WHAT THE EXERCISE ASKS: Transcribe every record beneath, precisely as written.

SUPPLIED RECORDS Block Start

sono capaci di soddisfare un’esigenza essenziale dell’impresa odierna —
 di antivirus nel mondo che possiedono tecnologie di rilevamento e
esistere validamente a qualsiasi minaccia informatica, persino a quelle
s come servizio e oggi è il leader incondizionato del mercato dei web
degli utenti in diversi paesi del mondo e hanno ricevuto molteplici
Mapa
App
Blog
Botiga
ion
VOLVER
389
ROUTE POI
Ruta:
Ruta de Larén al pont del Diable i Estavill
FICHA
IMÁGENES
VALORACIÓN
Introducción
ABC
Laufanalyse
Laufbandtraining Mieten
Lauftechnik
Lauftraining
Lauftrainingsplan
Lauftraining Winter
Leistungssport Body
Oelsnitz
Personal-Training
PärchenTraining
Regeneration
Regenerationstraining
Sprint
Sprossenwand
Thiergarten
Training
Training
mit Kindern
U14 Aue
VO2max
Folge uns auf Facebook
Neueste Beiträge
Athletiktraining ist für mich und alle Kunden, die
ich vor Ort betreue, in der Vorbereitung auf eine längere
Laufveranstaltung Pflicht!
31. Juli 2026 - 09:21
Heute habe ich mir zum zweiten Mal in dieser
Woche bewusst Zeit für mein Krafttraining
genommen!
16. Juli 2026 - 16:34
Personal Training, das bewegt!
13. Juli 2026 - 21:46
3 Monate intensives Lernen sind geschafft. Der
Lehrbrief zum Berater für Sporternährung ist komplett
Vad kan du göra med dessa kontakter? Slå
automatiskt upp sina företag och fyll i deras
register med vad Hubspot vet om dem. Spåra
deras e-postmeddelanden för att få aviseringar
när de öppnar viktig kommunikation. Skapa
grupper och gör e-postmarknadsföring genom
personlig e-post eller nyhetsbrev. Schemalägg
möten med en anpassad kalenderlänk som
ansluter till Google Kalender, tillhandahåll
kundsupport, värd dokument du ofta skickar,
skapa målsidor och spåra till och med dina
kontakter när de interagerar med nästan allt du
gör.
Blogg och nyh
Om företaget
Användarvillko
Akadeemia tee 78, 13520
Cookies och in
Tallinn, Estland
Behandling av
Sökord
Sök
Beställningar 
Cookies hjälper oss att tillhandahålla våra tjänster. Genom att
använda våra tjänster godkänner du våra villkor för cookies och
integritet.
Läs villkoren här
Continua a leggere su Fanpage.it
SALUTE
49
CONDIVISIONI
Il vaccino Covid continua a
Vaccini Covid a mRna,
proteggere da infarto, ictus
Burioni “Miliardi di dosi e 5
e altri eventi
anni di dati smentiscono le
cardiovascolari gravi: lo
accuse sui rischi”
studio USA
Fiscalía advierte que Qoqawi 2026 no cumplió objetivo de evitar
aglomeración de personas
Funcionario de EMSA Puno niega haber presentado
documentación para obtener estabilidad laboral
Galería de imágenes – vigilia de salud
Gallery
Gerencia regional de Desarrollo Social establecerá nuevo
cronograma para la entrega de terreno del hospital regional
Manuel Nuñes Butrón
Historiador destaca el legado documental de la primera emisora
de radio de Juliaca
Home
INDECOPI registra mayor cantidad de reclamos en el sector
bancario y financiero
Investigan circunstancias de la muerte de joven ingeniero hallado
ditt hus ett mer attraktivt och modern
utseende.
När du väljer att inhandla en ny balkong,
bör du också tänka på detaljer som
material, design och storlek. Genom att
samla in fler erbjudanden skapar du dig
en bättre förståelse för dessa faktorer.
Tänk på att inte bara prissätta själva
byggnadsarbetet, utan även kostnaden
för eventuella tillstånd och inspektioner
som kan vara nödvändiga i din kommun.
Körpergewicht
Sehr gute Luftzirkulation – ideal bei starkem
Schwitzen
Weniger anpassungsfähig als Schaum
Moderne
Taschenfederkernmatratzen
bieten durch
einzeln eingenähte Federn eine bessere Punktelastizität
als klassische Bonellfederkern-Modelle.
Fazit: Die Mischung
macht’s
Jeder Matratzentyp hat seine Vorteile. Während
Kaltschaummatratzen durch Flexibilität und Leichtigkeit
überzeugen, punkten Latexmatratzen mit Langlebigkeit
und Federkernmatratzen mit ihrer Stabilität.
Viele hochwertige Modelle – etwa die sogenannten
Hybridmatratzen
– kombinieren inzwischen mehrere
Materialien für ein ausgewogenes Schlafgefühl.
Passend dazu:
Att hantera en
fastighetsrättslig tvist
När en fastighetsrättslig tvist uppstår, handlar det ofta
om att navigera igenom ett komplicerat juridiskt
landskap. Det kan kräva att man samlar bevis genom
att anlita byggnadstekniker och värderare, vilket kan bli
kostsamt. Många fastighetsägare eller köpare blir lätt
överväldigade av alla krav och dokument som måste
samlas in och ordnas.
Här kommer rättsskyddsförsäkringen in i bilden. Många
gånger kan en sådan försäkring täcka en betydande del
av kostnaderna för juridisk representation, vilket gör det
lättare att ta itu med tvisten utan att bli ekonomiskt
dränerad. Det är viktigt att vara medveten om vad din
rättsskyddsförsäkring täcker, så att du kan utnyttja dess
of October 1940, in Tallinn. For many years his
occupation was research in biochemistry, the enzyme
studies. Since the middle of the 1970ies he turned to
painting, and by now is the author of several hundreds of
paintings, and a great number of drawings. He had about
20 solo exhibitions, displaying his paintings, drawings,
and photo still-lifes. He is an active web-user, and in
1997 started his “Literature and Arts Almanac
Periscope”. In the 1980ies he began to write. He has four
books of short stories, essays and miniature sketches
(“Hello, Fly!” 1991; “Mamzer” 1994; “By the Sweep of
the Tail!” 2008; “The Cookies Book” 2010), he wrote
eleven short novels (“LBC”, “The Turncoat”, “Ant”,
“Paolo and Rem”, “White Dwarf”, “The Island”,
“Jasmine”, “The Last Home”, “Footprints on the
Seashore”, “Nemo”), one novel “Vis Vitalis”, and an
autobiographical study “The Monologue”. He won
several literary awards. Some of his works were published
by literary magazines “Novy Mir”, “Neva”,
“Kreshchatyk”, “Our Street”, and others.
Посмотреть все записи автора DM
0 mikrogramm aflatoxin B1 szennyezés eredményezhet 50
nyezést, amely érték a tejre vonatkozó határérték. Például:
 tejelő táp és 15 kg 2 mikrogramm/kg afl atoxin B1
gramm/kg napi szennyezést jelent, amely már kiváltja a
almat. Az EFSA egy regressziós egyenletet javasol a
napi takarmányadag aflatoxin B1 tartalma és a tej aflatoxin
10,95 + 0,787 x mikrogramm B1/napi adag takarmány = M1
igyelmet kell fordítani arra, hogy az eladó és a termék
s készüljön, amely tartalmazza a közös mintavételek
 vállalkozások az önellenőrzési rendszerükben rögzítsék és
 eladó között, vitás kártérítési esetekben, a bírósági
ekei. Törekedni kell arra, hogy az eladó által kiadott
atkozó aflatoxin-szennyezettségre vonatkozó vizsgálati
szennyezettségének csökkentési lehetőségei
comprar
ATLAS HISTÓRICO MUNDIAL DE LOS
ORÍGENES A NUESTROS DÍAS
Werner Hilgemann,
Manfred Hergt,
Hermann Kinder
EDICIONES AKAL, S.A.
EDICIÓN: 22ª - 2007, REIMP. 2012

SUPPLIED RECORDS Block End

TASK SOLUTION:
sono capaci di soddisfare un’esigenza essenziale dell’impresa odierna —
 di antivirus nel mondo che possiedono tecnologie di rilevamento e
esistere validamente a qualsiasi minaccia informatica, persino a quelle
s come servizio e oggi è il leader incondizionato del mercato dei web
degli utenti in diversi paesi del mondo e hanno ricevuto molteplici
Mapa
App
Blog
Botiga
ion
VOLVER
389
ROUTE POI
Ruta:
Ruta de Larén al pont del Diable i Estavill
FICHA
IMÁGENES
VALORACIÓN
Introducción
ABC
Laufanalyse
Laufbandtraining Mieten
Lauftechnik
Lauftraining
Lauftrainingsplan
Lauftraining Winter
Leistungssport Body
Oelsnitz
Personal-Training
PärchenTraining
Regeneration
Regenerationstraining
Sprint
Sprossenwand
Thiergarten
Training
Training
mit Kindern
U14 Aue
VO2max
Folge uns auf Facebook
Neueste Beiträge
Athletiktraining ist für mich und alle Kunden, die
ich vor Ort betreue, in der Vorbereitung auf eine längere
Laufveranstaltung Pflicht!
31. Juli 2026 - 09:21
Heute habe ich mir zum zweiten Mal in dieser
Woche bewusst Zeit für mein Krafttraining
genommen!
16. Juli 2026 - 16:34
Personal Training, das bewegt!
13. Juli 2026 - 21:46
3 Monate intensives Lernen sind geschafft. Der
Lehrbrief zum Berater für Sporternährung ist komplett
Vad kan du göra med dessa kontakter? Slå
automatiskt upp sina företag och fyll i deras
register med vad Hubspot vet om dem. Spåra
deras e-postmeddelanden för att få aviseringar
när de öppnar viktig kommunikation. Skapa
grupper och gör e-postmarknadsföring genom
personlig e-post eller nyhetsbrev. Schemalägg
möten med en anpassad kalenderlänk som
ansluter till Google Kalender, tillhandahåll
kundsupport, värd dokument du ofta skickar,
skapa målsidor och spåra till och med dina
kontakter när de interagerar med nästan allt du
gör.
Blogg och nyh
Om företaget
Användarvillko
Akadeemia tee 78, 13520
Cookies och in
Tallinn, Estland
Behandling av
Sökord
Sök
Beställningar 
Cookies hjälper oss att tillhandahålla våra tjänster. Genom att
använda våra tjänster godkänner du våra villkor för cookies och
integritet.
Läs villkoren här
Continua a leggere su Fanpage.it
SALUTE
49
CONDIVISIONI
Il vaccino Covid continua a
Vaccini Covid a mRna,
proteggere da infarto, ictus
Burioni “Miliardi di dosi e 5
e altri eventi
anni di dati smentiscono le
cardiovascolari gravi: lo
accuse sui rischi”
studio USA
Fiscalía advierte que Qoqawi 2026 no cumplió objetivo de evitar
aglomeración de personas
Funcionario de EMSA Puno niega haber presentado
documentación para obtener estabilidad laboral
Galería de imágenes – vigilia de salud
Gallery
Gerencia regional de Desarrollo Social establecerá nuevo
cronograma para la entrega de terreno del hospital regional
Manuel Nuñes Butrón
Historiador destaca el legado documental de la primera emisora
de radio de Juliaca
Home
INDECOPI registra mayor cantidad de reclamos en el sector
bancario y financiero
Investigan circunstancias de la muerte de joven ingeniero hallado
ditt hus ett mer attraktivt och modern
utseende.
När du väljer att inhandla en ny balkong,
bör du också tänka på detaljer som
material, design och storlek. Genom att
samla in fler erbjudanden skapar du dig
en bättre förståelse för dessa faktorer.
Tänk på att inte bara prissätta själva
byggnadsarbetet, utan även kostnaden
för eventuella tillstånd och inspektioner
som kan vara nödvändiga i din kommun.
Körpergewicht
Sehr gute Luftzirkulation – ideal bei starkem
Schwitzen
Weniger anpassungsfähig als Schaum
Moderne
Taschenfederkernmatratzen
bieten durch
einzeln eingenähte Federn eine bessere Punktelastizität
als klassische Bonellfederkern-Modelle.
Fazit: Die Mischung
macht’s
Jeder Matratzentyp hat seine Vorteile. Während
Kaltschaummatratzen durch Flexibilität und Leichtigkeit
überzeugen, punkten Latexmatratzen mit Langlebigkeit
und Federkernmatratzen mit ihrer Stabilität.
Viele hochwertige Modelle – etwa die sogenannten
Hybridmatratzen
– kombinieren inzwischen mehrere
Materialien für ein ausgewogenes Schlafgefühl.
Passend dazu:
Att hantera en
fastighetsrättslig tvist
När en fastighetsrättslig tvist uppstår, handlar det ofta
om att navigera igenom ett komplicerat juridiskt
landskap. Det kan kräva att man samlar bevis genom
att anlita byggnadstekniker och värderare, vilket kan bli
kostsamt. Många fastighetsägare eller köpare blir lätt
överväldigade av alla krav och dokument som måste
samlas in och ordnas.
Här kommer rättsskyddsförsäkringen in i bilden. Många
gånger kan en sådan försäkring täcka en betydande del
av kostnaderna för juridisk representation, vilket gör det
lättare att ta itu med tvisten utan att bli ekonomiskt
dränerad. Det är viktigt att vara medveten om vad din
rättsskyddsförsäkring täcker, så att du kan utnyttja dess
of October 1940, in Tallinn. For many years his
occupation was research in biochemistry, the enzyme
studies. Since the middle of the 1970ies he turned to
painting, and by now is the author of several hundreds of
paintings, and a great number of drawings. He had about
20 solo exhibitions, displaying his paintings, drawings,
and photo still-lifes. He is an active web-user, and in
1997 started his “Literature and Arts Almanac
Periscope”. In the 1980ies he began to write. He has four
books of short stories, essays and miniature sketches
(“Hello, Fly!” 1991; “Mamzer” 1994; “By the Sweep of
the Tail!” 2008; “The Cookies Book” 2010), he wrote
eleven short novels (“LBC”, “The Turncoat”, “Ant”,
“Paolo and Rem”, “White Dwarf”, “The Island”,
“Jasmine”, “The Last Home”, “Footprints on the
Seashore”, “Nemo”), one novel “Vis Vitalis”, and an
autobiographical study “The Monologue”. He won
several literary awards. Some of his works were published
by literary magazines “Novy Mir”, “Neva”,
“Kreshchatyk”, “Our Street”, and others.
Посмотреть все записи автора DM
0 mikrogramm aflatoxin B1 szennyezés eredményezhet 50
nyezést, amely érték a tejre vonatkozó határérték. Például:
 tejelő táp és 15 kg 2 mikrogramm/kg afl atoxin B1
gramm/kg napi szennyezést jelent, amely már kiváltja a
almat. Az EFSA egy regressziós egyenletet javasol a
napi takarmányadag aflatoxin B1 tartalma és a tej aflatoxin
10,95 + 0,787 x mikrogramm B1/napi adag takarmány = M1
igyelmet kell fordítani arra, hogy az eladó és a termék
s készüljön, amely tartalmazza a közös mintavételek
 vállalkozások az önellenőrzési rendszerükben rögzítsék és
 eladó között, vitás kártérítési esetekben, a bírósági
ekei. Törekedni kell arra, hogy az eladó által kiadott
atkozó aflatoxin-szennyezettségre vonatkozó vizsgálati
szennyezettségének csökkentési lehetőségei
comprar
ATLAS HISTÓRICO MUNDIAL DE LOS
ORÍGENES A NUESTROS DÍAS
Werner Hilgemann,
Manfred Hergt,
Hermann Kinder
EDICIONES AKAL, S.A.
EDICIÓN: 22ª - 2007, REIMP. 2012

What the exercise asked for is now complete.